Par Mamadou Ka
Nelson Mandela, 94 ans, est hospitalisé à Pretoria pour une grave infection pulmonaire depuis le samedi 8 juin. À chaque nouvelle alerte, à chaque nouvelle hospitalisation, le pays tout entier chante et prie pour le père de la nation moderne sud-africaine.
Admiré à travers le globe, Mandela reste une source d’inspiration pour tous, car il est, sans aucun doute, l’expression sinon le symbole du pardon, du consensus et de la réconciliation au sein d’une nation profondément divisée et caractérisée par une haine viscérale entre les différents groupes raciaux. Une nation déchiquetée par la politique raciste de l’apartheid mise en place de 1948 à 1991 par la minorité blanche à l’encontre des autres groupes, surtout les Noirs représentant la majorité de la population. Mais il faut dire qu’en réalité cette politique a débuté en 1652 avec la création de la colonie du Cap par les Afrikaners.
D’aucuns auraient crû qu’après 27 années passées en prison, Mandela en serait sorti avec de la haine pleine le cœur. En 1991, dès sa libération, il prêche le pardon et la réconciliation, et ce, malgré la discrimination et l’exclusion dont souffre son peuple. En 1994, Mandela accède au pouvoir et refuse le culte de la personnalité politique pour finalement personnifier la réconciliation et l’humanisme. Il s’attèle plutôt à construire une démocratie multiraciale en Afrique du Sud. Une démocratie qui certes n’est pas parfaite, mais qui a le mérite d’avoir facilité l’alternance, car depuis Mandela, trois présidents se sont succédé au pouvoir.

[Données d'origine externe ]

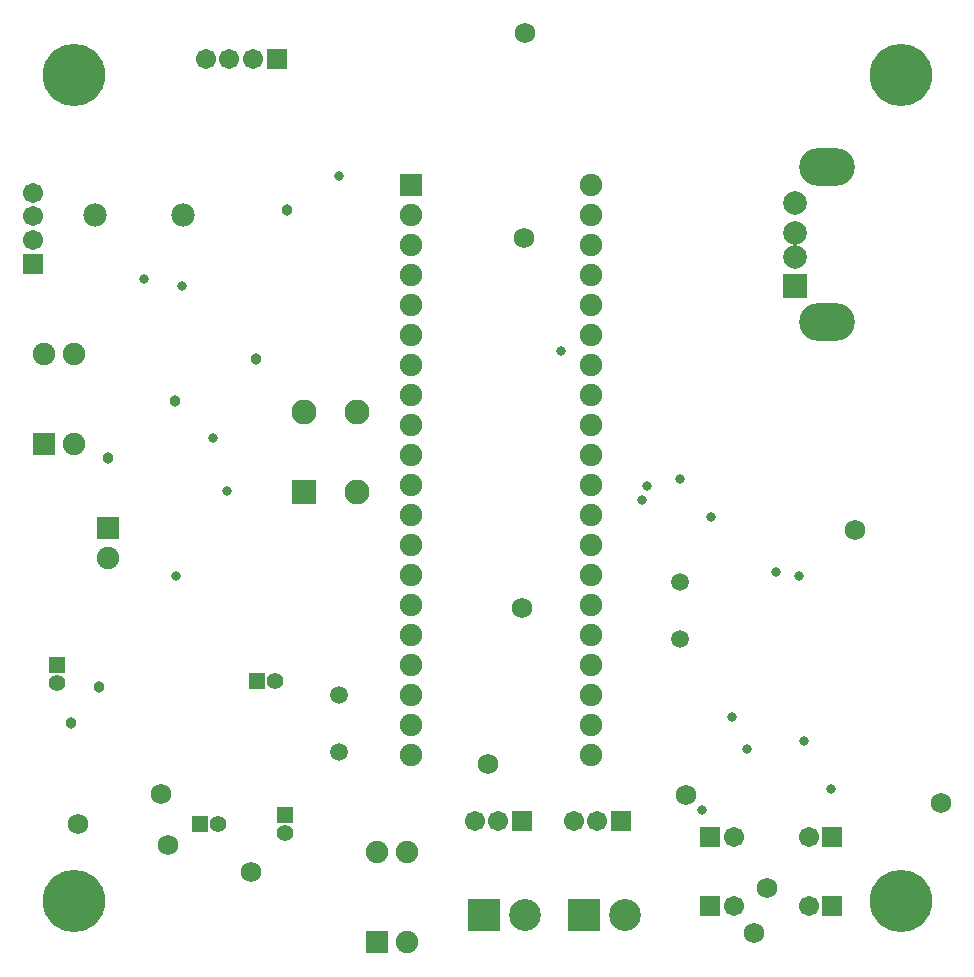
<source format=gbs>
G04*
G04 #@! TF.GenerationSoftware,Altium Limited,Altium Designer,19.0.4 (130)*
G04*
G04 Layer_Color=16711935*
%FSLAX25Y25*%
%MOIN*%
G70*
G01*
G75*
%ADD55C,0.20800*%
%ADD56C,0.07493*%
%ADD57R,0.07493X0.07493*%
%ADD58C,0.06706*%
%ADD59R,0.06706X0.06706*%
%ADD60R,0.08280X0.08280*%
%ADD61C,0.08280*%
%ADD62C,0.05524*%
%ADD63R,0.05524X0.05524*%
%ADD64R,0.05524X0.05524*%
%ADD65R,0.07493X0.07493*%
%ADD66C,0.10642*%
%ADD67R,0.10642X0.10642*%
%ADD68O,0.18517X0.12611*%
%ADD69R,0.07887X0.07887*%
%ADD70C,0.07887*%
%ADD71R,0.06706X0.06706*%
%ADD72C,0.07800*%
%ADD73C,0.05918*%
%ADD74C,0.03200*%
%ADD75C,0.06800*%
%ADD76C,0.03800*%
D55*
X295276Y19685D02*
D03*
X19685D02*
D03*
Y295276D02*
D03*
X295276D02*
D03*
D56*
X192000Y68500D02*
D03*
Y78500D02*
D03*
Y88500D02*
D03*
Y98500D02*
D03*
Y108500D02*
D03*
Y118500D02*
D03*
Y128500D02*
D03*
Y138500D02*
D03*
Y148500D02*
D03*
Y158500D02*
D03*
Y168500D02*
D03*
Y178500D02*
D03*
Y188500D02*
D03*
Y198500D02*
D03*
Y208500D02*
D03*
Y218500D02*
D03*
Y228500D02*
D03*
Y238500D02*
D03*
Y248500D02*
D03*
Y258500D02*
D03*
X132000Y68500D02*
D03*
Y78500D02*
D03*
Y88500D02*
D03*
Y98500D02*
D03*
Y108500D02*
D03*
Y118500D02*
D03*
Y128500D02*
D03*
Y138500D02*
D03*
Y148500D02*
D03*
Y158500D02*
D03*
Y168500D02*
D03*
Y178500D02*
D03*
Y188500D02*
D03*
Y198500D02*
D03*
Y208500D02*
D03*
Y218500D02*
D03*
Y228500D02*
D03*
Y238500D02*
D03*
Y248500D02*
D03*
X130500Y6000D02*
D03*
X120500Y36000D02*
D03*
X130500D02*
D03*
X19500Y202000D02*
D03*
X9500D02*
D03*
X19500Y172000D02*
D03*
X31000Y134000D02*
D03*
D57*
X132000Y258500D02*
D03*
D58*
X63500Y300500D02*
D03*
X79248D02*
D03*
X71374D02*
D03*
X186126Y46500D02*
D03*
X194000D02*
D03*
X153126D02*
D03*
X161000D02*
D03*
X264500Y18000D02*
D03*
Y41000D02*
D03*
X239437Y18000D02*
D03*
Y41000D02*
D03*
X6000Y255894D02*
D03*
Y240146D02*
D03*
Y248020D02*
D03*
D59*
X87122Y300500D02*
D03*
X201874Y46500D02*
D03*
X168874D02*
D03*
X272374Y18000D02*
D03*
Y41000D02*
D03*
X231563Y18000D02*
D03*
Y41000D02*
D03*
D60*
X96142Y156114D02*
D03*
D61*
X113858D02*
D03*
Y182886D02*
D03*
X96142D02*
D03*
D62*
X67453Y45500D02*
D03*
X90000Y42547D02*
D03*
X14000Y92547D02*
D03*
X86500Y93000D02*
D03*
D63*
X61547Y45500D02*
D03*
X80594Y93000D02*
D03*
D64*
X90000Y48453D02*
D03*
X14000Y98453D02*
D03*
D65*
X120500Y6000D02*
D03*
X9500Y172000D02*
D03*
X31000Y144000D02*
D03*
D66*
X203279Y15000D02*
D03*
X169890D02*
D03*
D67*
X189500D02*
D03*
X156110D02*
D03*
D68*
X270669Y264429D02*
D03*
Y212697D02*
D03*
D69*
X260000Y224783D02*
D03*
D70*
Y234626D02*
D03*
X260000Y252343D02*
D03*
X260000Y242500D02*
D03*
D71*
X6000Y232272D02*
D03*
D72*
X56000Y248500D02*
D03*
X26472D02*
D03*
D73*
X221500Y126000D02*
D03*
Y107102D02*
D03*
X108000Y88500D02*
D03*
Y69602D02*
D03*
D74*
Y261500D02*
D03*
X70500Y156500D02*
D03*
X53500Y128000D02*
D03*
X65809Y174000D02*
D03*
X55500Y224783D02*
D03*
X43000Y227000D02*
D03*
X229000Y50000D02*
D03*
X262874Y73000D02*
D03*
X261374Y128000D02*
D03*
X253500Y129500D02*
D03*
X182000Y203000D02*
D03*
X210500Y158000D02*
D03*
X208846Y153654D02*
D03*
X238990Y81000D02*
D03*
X244000Y70500D02*
D03*
X271874Y57000D02*
D03*
X231760Y147760D02*
D03*
X221500Y160500D02*
D03*
D75*
X169890Y309000D02*
D03*
X169721Y240961D02*
D03*
X169001Y117461D02*
D03*
X157501Y65461D02*
D03*
X223500Y55000D02*
D03*
X48500Y55500D02*
D03*
X250500Y24000D02*
D03*
X246223Y9000D02*
D03*
X308500Y52500D02*
D03*
X280000Y143500D02*
D03*
X78500Y29553D02*
D03*
X51000Y38500D02*
D03*
X21000Y45500D02*
D03*
D76*
X90500Y250000D02*
D03*
X28000Y91000D02*
D03*
X18500Y79000D02*
D03*
X80234Y200500D02*
D03*
X53130Y186630D02*
D03*
X31000Y167500D02*
D03*
M02*

</source>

Doit-on s’inquiéter de l’avenir de l’Afrique du Sud après Mandela?
La réponse à cette question est tout simplement « oui », car quand on regarde de près la situation socioéconomique sud-africaine, elle est loin d’être parfaite. En effet, malgré l’avènement de la démocratie multiraciale, les relations raciales sont loin d’être au beau fixe. Le taux de chômage est d’environ 25 % et la pauvreté et les inégalités sociales signent et persistent. Et la violence est devenue endémique dans ce pays de consensus et réconciliation de Mandela. Sur le plan institutionnel, l’État et l’African National Congrès (ANC) au pouvoir sont gangrenés par la corruption. Un quelconque redressement de la situation socioéconomique n’est possible que si le président Jacob Zuma et ses successeurs adhèrent la philosophie du consensus et de réconciliation sur laquelle Mandela a construit son Afrique du Sud. Pourront-ils faire vivre et pérenniser les enseignements de Mandela? C’est la question à mille dollars.